**Extrait à lire:**
◆ ◆ ◆ ◆ ◆ ◆ ◆

En générale je suis assez contente qu'on me demande. Je serai curieuse de savoir comment les autres expliquent leur maladie à quelqu’un qui ne sait pas ce que c’est. Je suis souvent embêtée par cette question parce que le sentiment d’être incomprise est tellement énorme qu’on veut toujours en dire beaucoup. Il faut dire aussi que le sujet est complexe et que malheureusement beaucoup de gens ne savent pas trop comment fonctionne le cycle menstruel de base. Si vous saviez le nombre de gens à qui j’apprends qu’est ce que l’endométre et comment fonctionnent les règles.  


Aujourd’hui je j’essaie de la joue simple :

« C’est une maladie qui entraine beaucoup de douleurs et de symptômes invalidants. Le sang qui normalement tapisse l’intérieur de l’utérus se retrouve à l’extérieur et empêche les organes de fonctionner normalement. Ça peut entrainer des complications assez graves »

A 99% on me demande en retour « Ça se soigne comment ? ». Bon là vous avez toutes et tous la réponse. 


En parler…oui mais... 


Mettons nous d'accord : c’est pas parce que je me permets d’en parler ouvertement qu’on peut tout se permettre. Il y a quelques situations que j’ai rencontré qui me rendent mal à l’aise et que je peine à expliquer à mon entourage.

◆ ◆ ◆ ◆ ◆ ◆ ◆

**Travail à faire:**
1. Pour chacune des affirmations suivantes, dites si elle est conforme à l'extrait à lire, en répondant par oui ou non et en citant les mots exacts du texte qui permettent de trancher.
(a) La personne qui écrit est en général assez contente qu'on l'interroge sur sa maladie.
(b) D'après le texte, la plupart des gens connaissent bien le fonctionnement du cycle menstruel.
(c) Dans l'explication simple qu'elle donne, le sang qui tapisse l'intérieur de l'utérus se retrouve à l'extérieur.
2. Répondez brièvement à ces questions sur l'extrait à lire.
(a) Quelle question pose-t-on « à 99% » à la personne qui écrit après son explication ?
(b) Pourquoi cette personne est-elle souvent embêtée quand on lui demande d'expliquer sa maladie ?
(c) Quel effet ont sur elle certaines situations qu'elle a rencontrées ?

**Données enregistrées:**
◆ ◆ ◆ ◆ ◆ ◆ ◆

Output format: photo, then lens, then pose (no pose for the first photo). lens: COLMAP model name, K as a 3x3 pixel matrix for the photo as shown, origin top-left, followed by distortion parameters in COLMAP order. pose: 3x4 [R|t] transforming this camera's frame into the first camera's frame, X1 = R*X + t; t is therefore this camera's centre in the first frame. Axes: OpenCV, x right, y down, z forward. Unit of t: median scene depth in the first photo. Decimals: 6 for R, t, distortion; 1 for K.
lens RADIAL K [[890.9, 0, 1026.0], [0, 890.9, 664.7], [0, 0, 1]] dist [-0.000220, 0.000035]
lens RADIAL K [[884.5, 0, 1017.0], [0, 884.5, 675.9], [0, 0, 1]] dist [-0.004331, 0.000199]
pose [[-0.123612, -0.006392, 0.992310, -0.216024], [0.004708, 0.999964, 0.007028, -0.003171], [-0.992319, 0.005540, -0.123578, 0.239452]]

◆ ◆ ◆ ◆ ◆ ◆ ◆

**Réponses par point:**
1.
(a) Oui : « En générale je suis assez contente qu'on me demande. »
(b) Non : « malheureusement beaucoup de gens ne savent pas trop comment fonctionne le cycle menstruel de base »
(c) Oui : « Le sang qui normalement tapisse l’intérieur de l’utérus se retrouve à l’extérieur »

2.
(a) « Ça se soigne comment ? »
(b) Le sentiment d'être incomprise est tellement énorme qu'on veut toujours en dire beaucoup.
(c) Elles la rendent mal à l'aise, et elle peine à les expliquer à son entourage.